When Mary Kathleen went to tell her about the arrangements, she found the woman strangled with a cord from the draperies. This was the really horrible part, though: Whoever had done it had obviously believed the woman was Mary Kathleen. Her hands were cut off. They were never found.
Mary Kathleen went to New York City soon after that. She began to watch shopping-bag ladies through field glasses from her suite in the Waldorf Towers. General of the Armies Douglas MacArthur lived on the floor above her, incidentally.
She never went out, never had visitors, never called anyone. No hotel people were allowed in. The Mormons brought the food from downstairs, and made the beds, and did all the cleaning. But one day she received a threatening note, anyway. It was in a pink, scented envelope atop her most intimate lingerie. It said that the author knew who she was and held her responsible for the overthrow of the legitimate government of Guatemala. He was going to blow up the hotel.
Mary Kathleen could take it no more. She walked out on her Mormons, who were surely loyal, but unable to protect her. She began to protect herself with layers and layers of clothing she found in garbage cans.
"If your money made you so unhappy," I said, "why didn't you give it away?"
"I am!" she said. "After I die, you look in my left shoe, Walter.
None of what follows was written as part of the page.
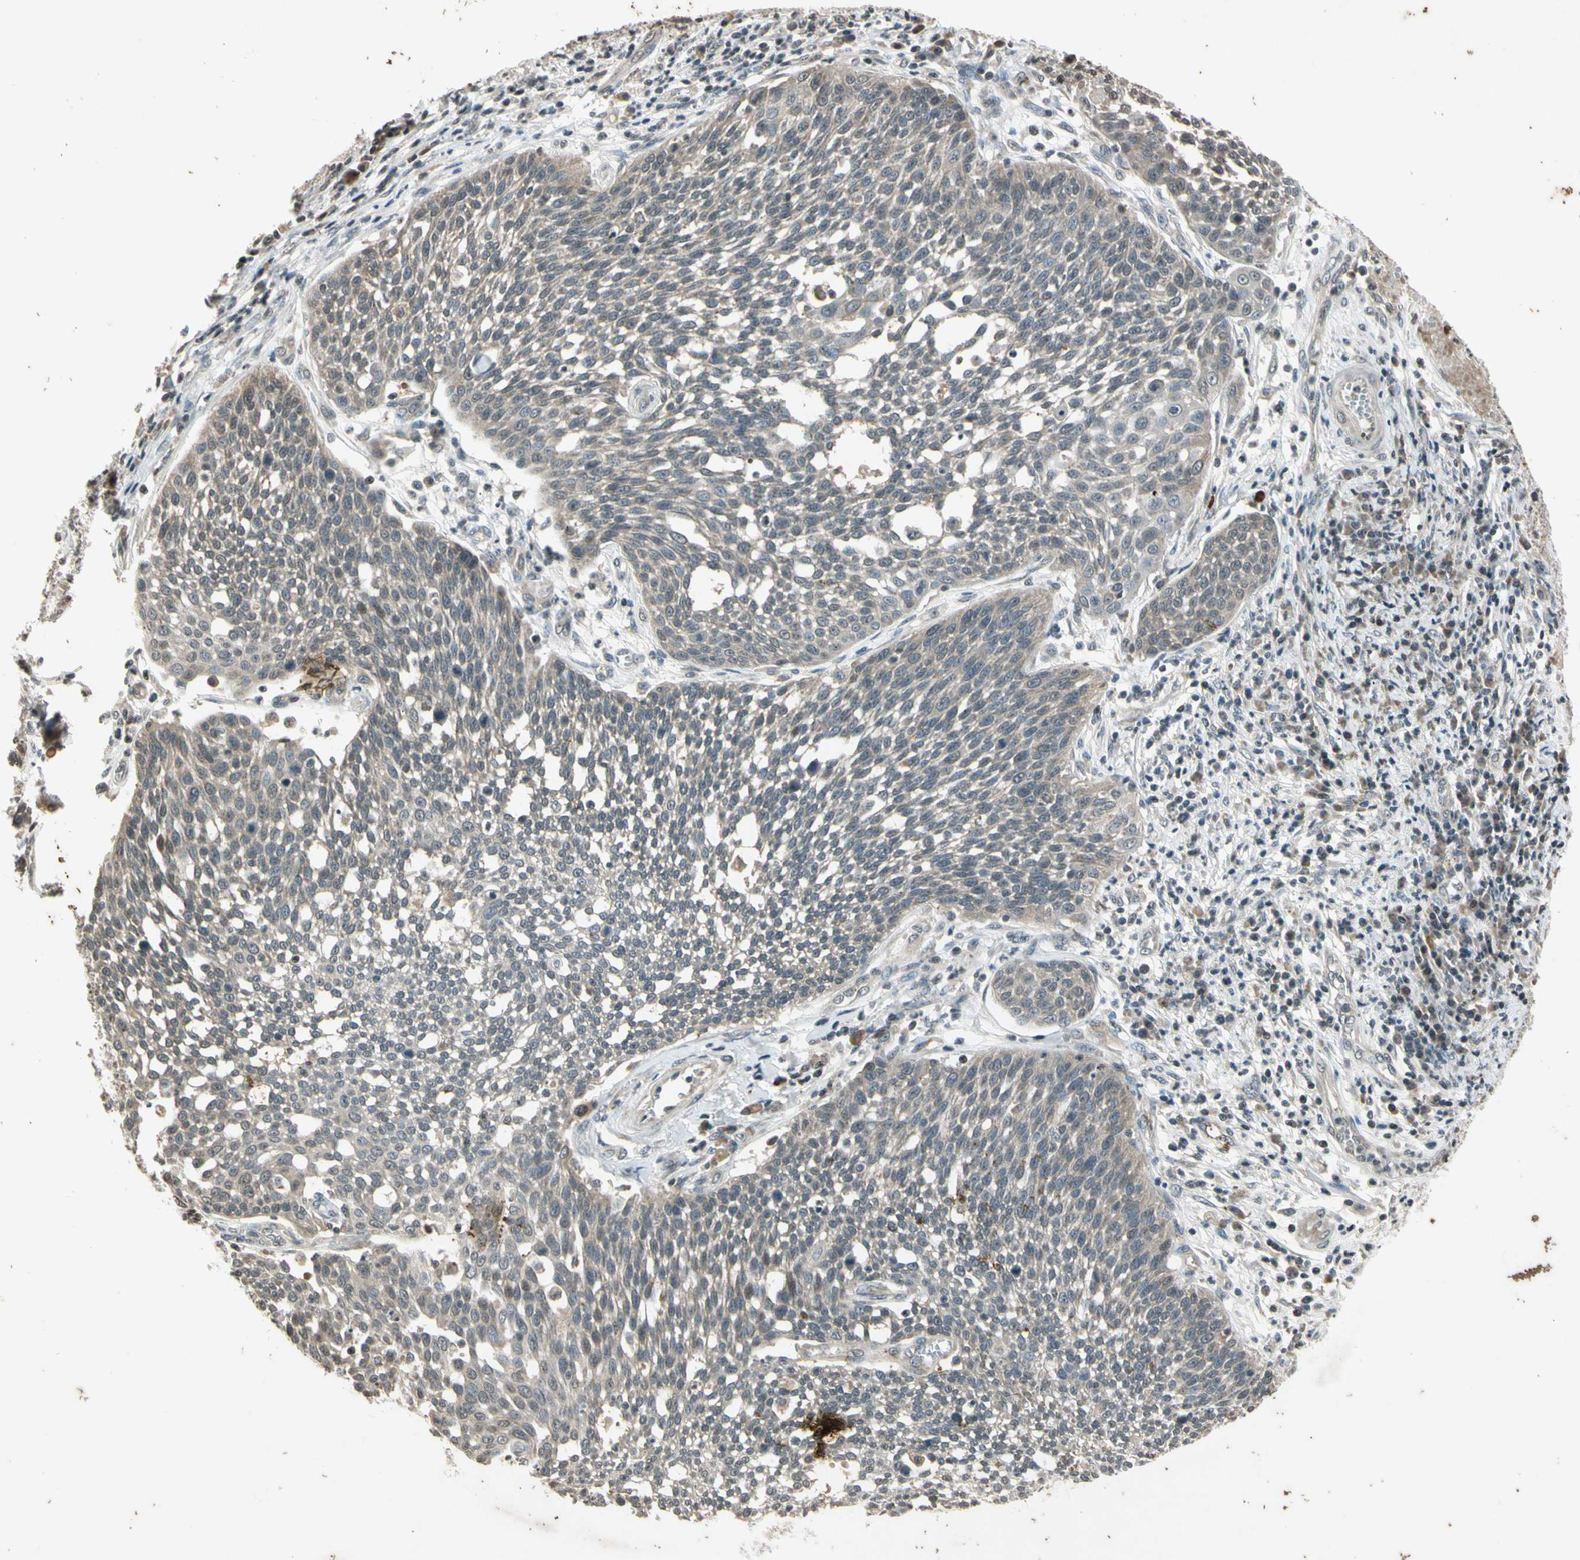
{"staining": {"intensity": "weak", "quantity": "25%-75%", "location": "cytoplasmic/membranous"}, "tissue": "cervical cancer", "cell_type": "Tumor cells", "image_type": "cancer", "snomed": [{"axis": "morphology", "description": "Squamous cell carcinoma, NOS"}, {"axis": "topography", "description": "Cervix"}], "caption": "A histopathology image of human cervical cancer stained for a protein demonstrates weak cytoplasmic/membranous brown staining in tumor cells. (Stains: DAB (3,3'-diaminobenzidine) in brown, nuclei in blue, Microscopy: brightfield microscopy at high magnification).", "gene": "EFNB2", "patient": {"sex": "female", "age": 34}}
You will find my will in there. I leave The RAMJAC Corporation to its rightful owners, the American people." She smiled. It was harrowing to see such cosmic happiness expressed by gums and a rotten tooth or two.
I thought she had died. She had not.
"Mary Kathleen — ?" I said.
"I'm not dead yet," she said.
"I really am going to get help now," I said.
"If you do, I'll die," she said. "I can promise that now. I can die when I want to now. I can pick the time."
"Nobody can do that," I said.
"Shopping-bag ladies can," she said. "It's our special dispensation. We can't say when we will start dying. But once we do start, Walter, we can pick the exact time. Would you like me to die right now, at the count of ten?"
"Not now, not ever," I said.
"Then stay here," she said.
So I did. What else could I do?
"I want to thank you for hugging me," she said.
"Any time," I said.
"Once a day is enough," she said. "I've had my hug today."
"You were the first woman I ever really made love to," I said. "Do you remember that?"
"I remember the hugs," she said. "I remember you said you loved me. No man had ever said that to me before. My mother used to say it to me a lot — before she died."
I was starting to cry again.
"I know you never meant it,' she said.
"I did, I did," I protested. "Oh, my God — I did."
"It's all right," she said. "You couldn't help it that you were born without a heart. At least you tried to believe what the people with hearts believed — so you were a good man just the same."
She stopped breathing. She stopping blinking. She was dead.